Published: 
By  Jennifer McManamay

Throughout February 2020, COVID-19 moved stealthily within U.S. communities, its true scope still unknown to most people. At the time, Gaurav “Gino” Giri, an assistant professor of chemical engineering at the University of Virginia, and Balashankar Mulloth, assistant professor of public policy in UVA’s Frank Batten School of Leadership and Public Policy, were planning to implement funding from the Jefferson Trust to expand an existing project close to their hearts. By the end of March, they found themselves in the fight against the worldwide pandemic.

It just so happens the product they were already developing through Hava Inc., a nonprofit entrepreneurial venture they co-founded, is a defense against another quiet killer: air pollution. The World Health Organization has called air pollution “a silent public health emergency.” It affects more than 90% of Earth’s population, many of them in developing countries.

Giri and Mulloth had received $100,000 from the Jefferson Trust for their project, “Guiding Student Research to Solve Global Problems in Air Pollution.” The project involves students from a mix of majors collaborating with faculty and each other, gaining familiarity with air-filtration technologies and their impact on people, using Hava Inc. as a vehicle. The company was created to make personal air filtration products — such as face masks, scarves and window curtains — that can be tailored to meet the needs and cultural preferences of users.

“One of the students’ objectives will be discovering how we need to design products so that the people we are trying to sell to will choose to use them,” Giri said.

Giri developed the technology for Hava products in his UVA Engineering lab, where he and his students fabricate and test chemical compounds called metal organic frameworks. Applied in a solution to textiles such as cotton, metal organic frameworks’ physical and chemical properties allow the material to capture fine particulate matter, a harmful air pollutant, much more effectively than plain fabric.

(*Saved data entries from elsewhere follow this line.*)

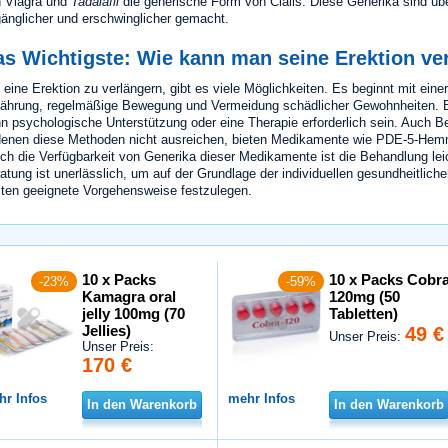
 Viagra und
Tadalafil
die generische Form von Cialis. Diese Generika sind übe
änglicher und erschwinglicher gemacht.
as Wichtigste: Wie kann man seine Erektion ve
eine Erektion zu verlängern, gibt es viele Möglichkeiten. Es beginnt mit ein
ährung, regelmäßige Bewegung und Vermeidung schädlicher Gewohnheiten. 
n psychologische Unterstützung oder eine Therapie erforderlich sein. Auch 
denen diese Methoden nicht ausreichen, bieten Medikamente wie PDE-5-Hemm
ch die Verfügbarkeit von Generika dieser Medikamente ist die Behandlung lei
atung ist unerlässlich, um auf der Grundlage der individuellen gesundheitli
ten geeignete Vorgehensweise festzulegen.
10 x Packs
10 x Packs Cobr
-23%
-59%
Kamagra oral
120mg (50
jelly 100mg (70
Tabletten)
Jellies)
49 €
Unser Preis:
Unser Preis:
170 €
hr Infos
mehr Infos
In den Warenkorb
In den Warenkorb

Giri’s team continues to experiment with metal organic framework and fabric combinations to improve air filtration efficacy while maintaining free airflow. They are testing for capacity to filter airborne particles greater than .3 micrometers, about the size of the smallest particles of dust. They have achieved 50% to 70% efficiency using cotton fabrics. While N95 masks meet the accepted standard of 95%, commonly used fabric masks are only 5% to 20% effective, Giri said.

As the pandemic escalated in March, it delayed the implementation of the Jefferson Trust-funded project, but it also created new urgency for Giri and Mulloth to move into production. They have begun to collaborate with manufacturing partners to speed the process. Because the metal organic framework solutions are fast, inexpensive and safe for the environment to make, manufacturing can be scaled up quickly. 

“Literally, you can take a piece of cotton at 5% efficiency, dip it in our material and get to 50% efficiency,” Giri said. “We were thinking of having to wait until we hit 95%, but with the shortage of masks, even 50% is useful for most people.”

In the long term, the undergraduate project will offer students opportunities for hands-on laboratory, marketing or social science research and practical experience across disciplines, from engineering to business to public health policy. For now, a small number of students will begin exploring the marketing and public health components, in a world much changed by COVID-19.

“This is a complex engineering, social and cultural problem,” Giri said. “Our undergraduates are already very good at answering research questions in their majors. As a multidisciplinary team, the students will uncover the bigger-picture context and help each other find the best solution.”